Monday, March 3, 2008

Applause after Iago's Credo?

Credo in unendliche Melodie

I've had one insider answer (hi, Mom!) as to why Guelfi didn't get applause for the Credo last Saturday: Bychkov is not among those conductors who believe in interrupting the flow of drama for applause.

Oi veh -- cue the chin-stroking and the musicological jargon. It's a big debate.

The Italian tradition favors applause after big numbers. The bel canto composers (including early Verdi) clearly expected it, and even the Verismists left room for it. But OTELLO represents Verdi's longest stride in a Wagnerian direction. And Wagner clearly does not favor interstitial applause -- unless it's Wagner himself doing it, as he is said to have once done at a dress rehearsal for PARSIFAL. (Then there are those moments in Wagner when you know there's not supposed to be set-piece applause -- b/c it's Wagner, you know -- but you cheat and sneak it in anyway, like right after a rousing rendition of Ortrud's curse!)

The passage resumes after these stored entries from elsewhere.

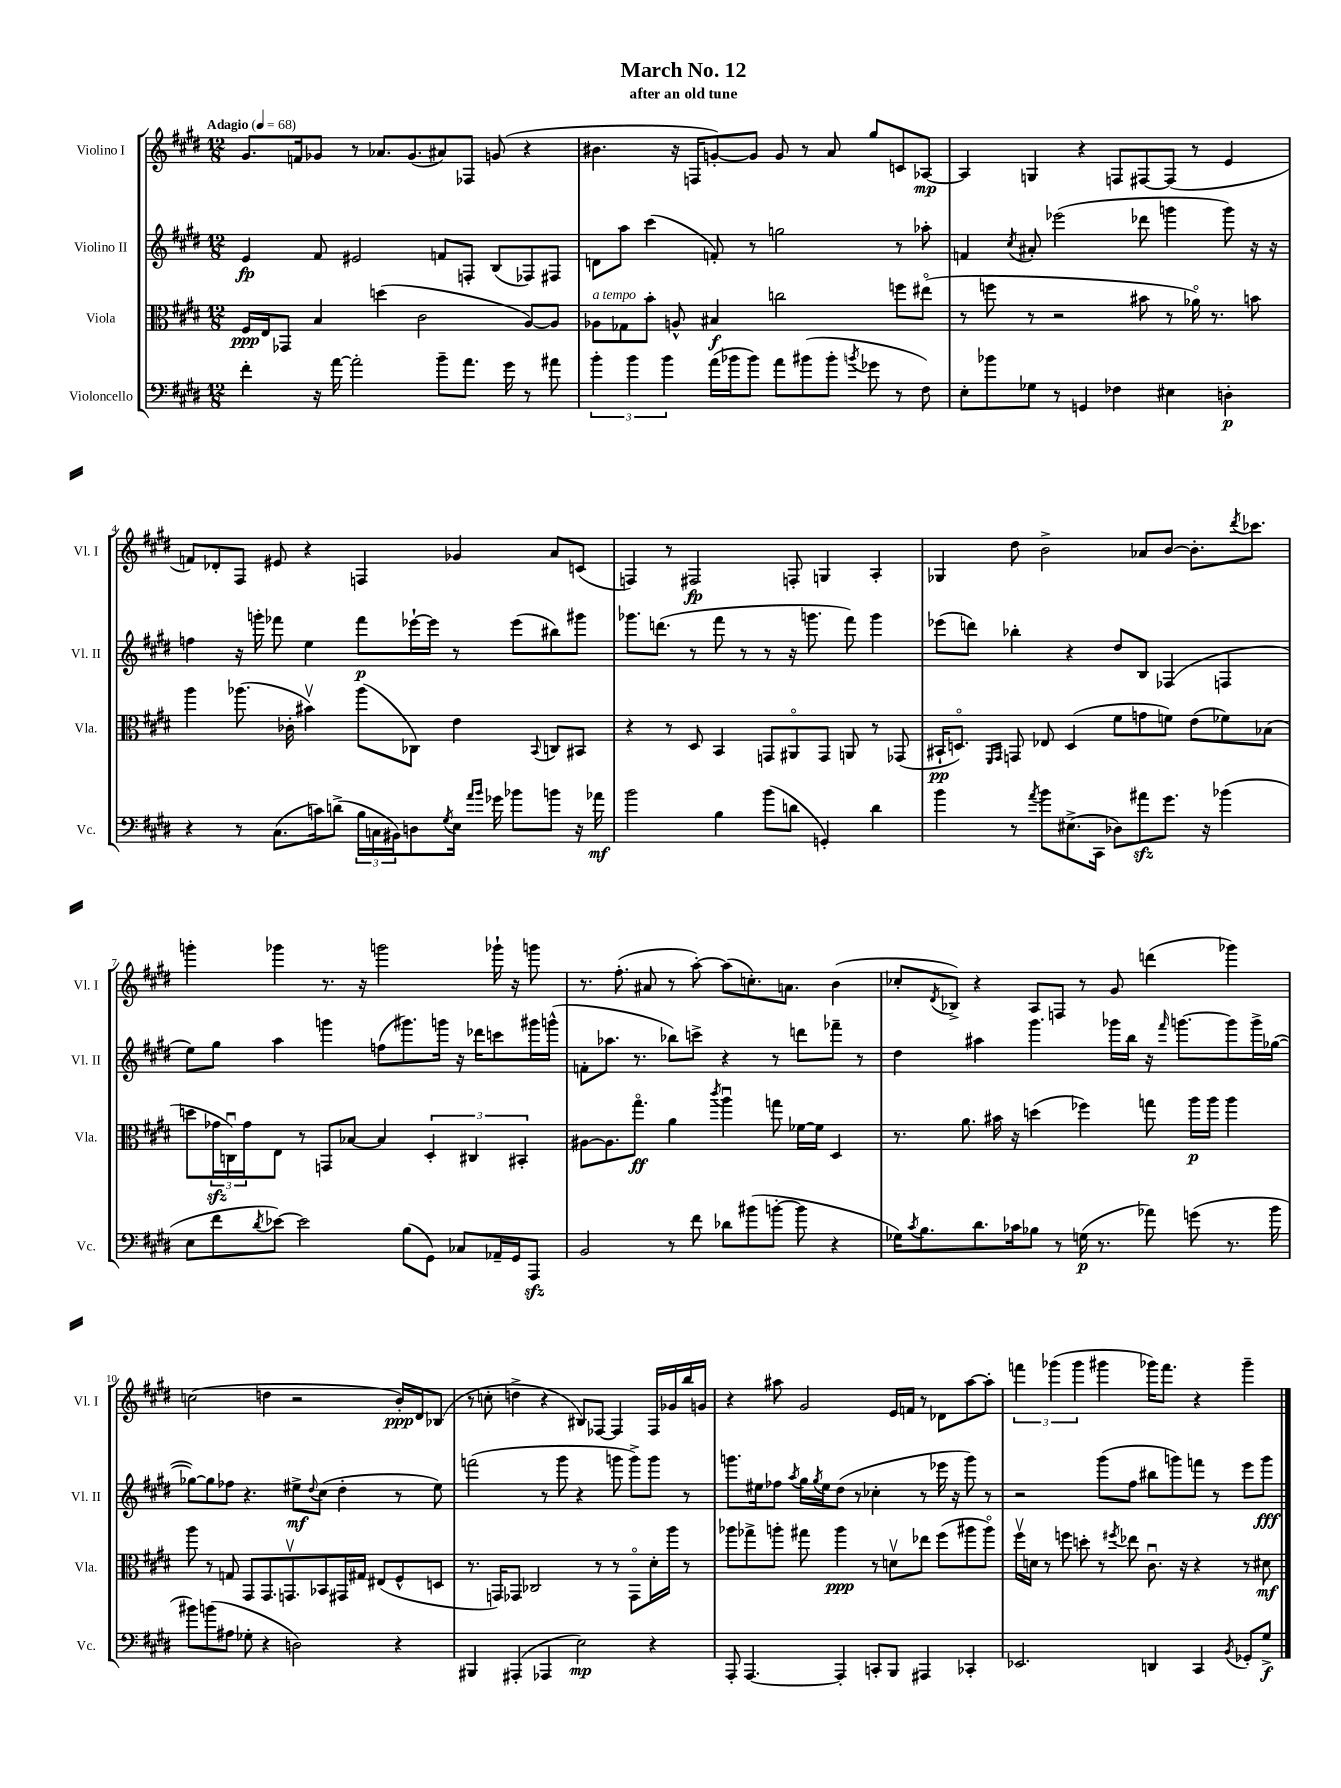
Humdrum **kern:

**kern	**kern	**kern	**kern
*staff4	*staff3	*staff2	*staff1
*clefF4	*clefC3	*clefG2	*clefG2
*k[f#c#g#d#]	*k[f#c#g#d#]	*k[f#c#g#d#]	*k[f#c#g#d#]
*M12/8	*M12/8	*M12/8	*M12/8
*MM68	*MM68	*MM68	*MM68
4f#'\	16F#/LL	4e/	8.g#/L
.	16E/J	.	.
.	8GG-/J	.	.
.	.	.	16f/k
16r	4B/	8f#/	8g-/J
[16a\	.	.	.
2a'\]	.	2e#/	8r
.	(4dd\	.	8.a-/L
.	.	.	(8.g-/
.	2c#\	.	.
8b~\L	.	8f/L	8a#/)
8.a\J	.	8F'/J	8F-/J
.	.	(8B/L	(8g/
16g#\	.	.	.
8r	[8A/L)	8F-/)	4r
8a#\	8A/]J	8F#/J	.
=	=	=	=
6b'\	8A-\L	8d\L	4.b#\
.	8G-\	8aa\J	.
6b\	.	.	.
.	8b'\J	(4ccc#\	.
6b\	.	.	.
.	8A^^/	.	16r
.	.	.	16F/LK
(16a\LL	4B#/	8f'/)	[8g'/)
16b-\J	.	.	.
8b-\J)	.	8r	8g/]J
8a\L	2cc\	2gg\	8g/
(8b#\	.	.	8r
8b#'\J	.	.	8a/
8qb/	.	.	.
8g-\	.	.	8gg#/L
8r	8ff\L	8r	8c/
8F#\)	(8ee#o\J	8aa-'\	[8A-/J
=	=	=	=
8E'\L	8r	4f/	4A-/]
8b-\	8ff\	.	.
.	.	8qcc#/	.
8G-\J	8r	8a#'/	4G/
8r	2r	(2eee-\	.
4GG/	.	.	4r
4F-\	.	.	8F/L
.	8b#\	8ddd-\	[8F#/
4E#\	8r	4ggg\	(8F#/]J
.	16a-o\)	.	8r
.	8.r	.	.
4D'\	.	8ggg\)	4e/
.	8b\	16r	.
.	.	16r	.
=	=	=	=
4r	4aa\	4ff\	8f/L)
.	.	.	8d-'/
8r	(8.aa-\	16r	8F#/J
.	.	16ggg'\	.
(8.C#\L	.	8fff-\	8e#/
.	16c-'\	.	.
.	4b#v\)	4ee\	4r
16c\k)	.	.	.
(8d^\J	.	.	.
24B\LL	(8aa-\L	8fff-\L	4F/
24C\	.	.	.
24BB#\J)	.	.	.
8D\	8C-\J)	[16eee-`\L	.
.	.	16eee-\]JJ	.
8qG#/	.	.	.
16E\Jk	4e\	8r	4g-/
16qqa/LL	.	.	.
16qqb/JJ	.	.	.
16g-\	.	.	.
8b-\L	.	(8eee-\L	.
.	8qqBB/	.	.
8b\J	8C/L	8bb#\)	8a/L
16r	8BB#/J	8ggg#\J	(8c/J
16a-\	.	.	.
=	=	=	=
2b\	4r	8.ggg-\L	4F/)
.	.	(8.ddd\J	.
.	8r	.	8r
.	8D#/	8r	2F#/
4B\	4BB/	8fff#\	.
.	.	8r	.
(8b\L	8GG/L	8r	.
8d\J	8AA#o/	16r	8F'/
.	.	8.ggg\	.
4GG'/)	8GG/J	.	4G/
.	8AA/	8fff#\)	.
4d\	8r	4ggg\	4A'/
.	(8GG-/	.	.
=	=	=	=
4b\	16BB#`/LK	(8eee-\L	4G-/
.	8.Do/J)	.	.
.	.	8ddd\J)	.
.	16qqFF#/LL	.	.
.	16qqGG#/JJ	.	.
8r	8GG/	4bb-'\	8dd#\
8qa/	.	.	.
8b\L	8E-/	.	2b^\
(8.E#^\	(4D/	4r	.
16CC#\Jk	.	.	.
8D-\L)	8f#\L	8dd#/L	.
8a#\	8g\	8B/J	8a-/L
8.g#\J	8f\J)	(4F-/	[8b/J
.	(8e\L	.	8.b'\]L
16r	.	.	.
(4b-\	8f-\)	4F/	.
.	.	.	8qddd#/
.	.	.	8.ccc-\J
.	(8B-\J	.	.
=	=	=	=
8E\L	8dd\L	8ee\L)	4ggg'\
8f#\	24g-\L	8gg#\J	.
.	24Cu\)	.	.
.	24g-\J	.	.
8qd#/	.	.	.
[8e-\J)	8E\J	4aa\	4ggg-\
2e-\]	8r	.	.
.	8GG/L	4ggg\	8.r
.	[8B-/J	.	.
.	.	.	16r
.	4B-/]	(8ff\L	2ggg\
(8B\L	.	8.ggg#\)	.
8GG#\J)	6D#'/	.	.
.	.	16ggg\Jk	.
8C-/L	.	16r	.
.	6C#/	.	.
.	.	16ddd-\LK	.
16AA-~/L	.	8ccc\	16ggg-`\
16GG#/J	.	.	16r
.	6BB#'/	.	.
8AAA/J	.	16ggg#\L	8ggg\
.	.	(16ggg^^\JJ	.
=	=	=	=
2BB/	[8A#\L	8f'\L	8.r
.	8.A#\]	8.aa-\J	.
.	.	.	(8.ff#'\
.	8.gg#o\J	8.r	.
.	.	.	8a#/
8r	4a\	8bb-\L)	8r
8f#\	.	8ccc^\J	[8aa'\)
.	8qccc#/	.	.
8d-\L	4aau\	4r	(8aa\]L
(8b#\	.	.	8.cc'\)
[8b'\J	8gg\	8r	.
.	.	.	8.a\J
8b\]	[16f-\LL	8ddd\L	.
.	16f-\]JJ	.	.
4r	4D#/	8fff-~\J	(4b\
.	.	8r	.
=	=	=	=
16G-\LK)	8.r	4dd#\	8cc-'/L
8qc#/	.	.	.
8.B\	.	.	.
.	.	.	8qd#/
.	.	.	8B-^/J)
.	8.a\	.	.
8.d#\	.	4aa#\	4r
.	16b#\	.	.
16c-\k	16r	.	.
8B-\J	(4dd\	4.ggg#\	8A/L
8r	.	.	8F/J
(16G\	4ff-\)	.	8r
8.r	.	.	.
.	.	16ggg-\LL	8g#/
.	.	16bb\JJ	.
8a-\)	8gg\	16r	(4ddd\
.	.	16qqfff#/	.
.	.	[8.ggg\L	.
(8g\	16aa\LL	.	.
.	16aa\JJ	.	.
8.r	4aa\	8ggg\]	4ggg-\)
.	.	16ggg^\L	.
16b\	.	([16gg-\JJ	.
=	=	=	=
8b#\L)	8aa\	8gg-\_L)	(2cc\
(8b\	8r	8gg-\]	.
8A#\J	8G/	8ff-\J	.
8G-'\	8GG#/L	4.r	.
4r	8.GG#/	.	4dd\
.	8.GGv/	.	.
2D\)	.	8ee#^\L	2r
.	.	8qqdd#/	.
.	8BB-/	(8cc#\J	.
.	16GG#/L	4dd#'\	.
.	16G#/JJ	.	.
.	(8E#/L	.	.
4r	8F#^^/	8r	16b'/LL)
.	.	.	16d#/J
.	8D/J	8ee#\)	(8B-/J
=	=	=	=
4BBB#/	8.r	(2fff\	8r
.	.	.	8cc'\
.	16GG/LK)	.	.
(4AAA#'/	8GG-/J	.	4dd^\
.	2C-/	.	.
4AAA-/	.	8r	4r
.	.	8ggg#\	.
2E\)	.	4r	8B#/L)
.	8r	.	[8F-/J
.	8r	8ggg\	4F-/]
.	8GG-o\L	8ggg^\L)	.
4r	16d#'\L	8ggg\J	16F-/LL
.	16aa\JJ	.	16g-/
.	8r	8r	16bb/
.	.	.	16g/JJ
=	=	=	=
8AAA'/	8aa-\L	8.ggg\L	4r
[4.AAA/	8gg-^\	.	.
.	.	16ee#\k	.
.	8aa'\J	8ff-\J	8aa#\
.	.	8qaa/	.
.	8gg#\	16gg#\LL	2g#/
.	.	8qgg#/	.
.	.	16ee#\J	.
4AAA'/]	4aa\	(8dd#\J	.
.	.	8r	.
8CC'/L	8r	4cc-'\	.
8BBB/J	8dv\L	.	16e/LL
.	.	.	16f/JJ
4AAA#/	8ee-\J	8r	8r
.	(8ff#\L	16eee-\	8d-\L
.	.	16r	.
4CC-'/	8aa#\	8ggg\)	[8aa#\
.	8aa#o\J)	8r	8aa#'\]J
=	=	=	=
2.EE-/	16ff#v\LL	2r	6fff\
.	16d\JJ	.	.
.	8r	.	.
.	.	.	(6ggg-\
.	8ff\	.	.
.	.	.	6ggg-\
.	8dd'\	.	.
.	8r	(8ggg#\L	4ggg#\
.	8qff#/	.	.
.	8ee-\	8ff#\J	.
4DD/	8.c#u\	8bb#\L	16ggg-\LK)
.	.	.	8.fff\J
.	.	8ggg\)	.
.	16r	.	.
4CC#/	4r	8fff\J	4r
.	.	8r	.
8qBB/	.	.	.
8GG-'/L	8r	8eee\L	4ggg-~\
8G#^/J	8d#\	8ggg\J	.
==	==	==	==
*-	*-	*-	*-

Following Iago's Credo, Verdi neither forces the conductor to stop for applause, nor forces him to move on. Much like (Mom reminds me) Mascagni after Vo lo sapete.

Now, I'm a big Wagnerian opera-as-drama type. So you're guessing my view would be: plow on, and be damned to the singers' egos and fans. Well, you'd be wrong: I say stop and give a baritone a break. He's playing a disgusting character with a lot of tough singing, and this is his only chance for applause, b/c you certainly can't wedge any in after the Brindisi or Era la notte. At least for Met purposes, I'm sufficiently wedded to the House's italianate traditions to take that position.

But Bychkov apparently thinks differently, and these days, that may just be part of the cost of getting a conductor who makes the sparks fly. Fausto Cleva always stopped for applause, and his name is circumstantially linked with innumerable great memories. But face it, do music magazines do Cleva retrospectives? Do record companies issue The Cleva Recordings, Vols. I - XX? You see what I mean. I repeat: Bychkov made the orchestra sound greater than great, and conducted the most orchestrally moving OTELLO I've ever heard. (Maybe I should go back to the Karajan for a comparison, but I know Barbirolli's performance, and he's no slouch.)

Support your local baritone
Besides, the audience has to take some responsibility too. How much do they want to applaud their baritone? I noticed they had no trouble forcing Bychslap to sit down and let them cheer for Renee after Salce/Ave Maria. As one who has (in smaller houses) personally initiated "hands" that would not otherwise have happened, I say: break in with applause for your baritone too, if you like him! Don't be such a damn Saturday-matinee, drove-up-from-Philly kind of crowd that you only clap for the soprano!

Next debate -- NOT!! -- should Iago laugh evilly at the end of the Credo? Correct answer: no. Acceptable alternative answer: yes, if he gets no applause, and if he waves a chainsaw at the conductor.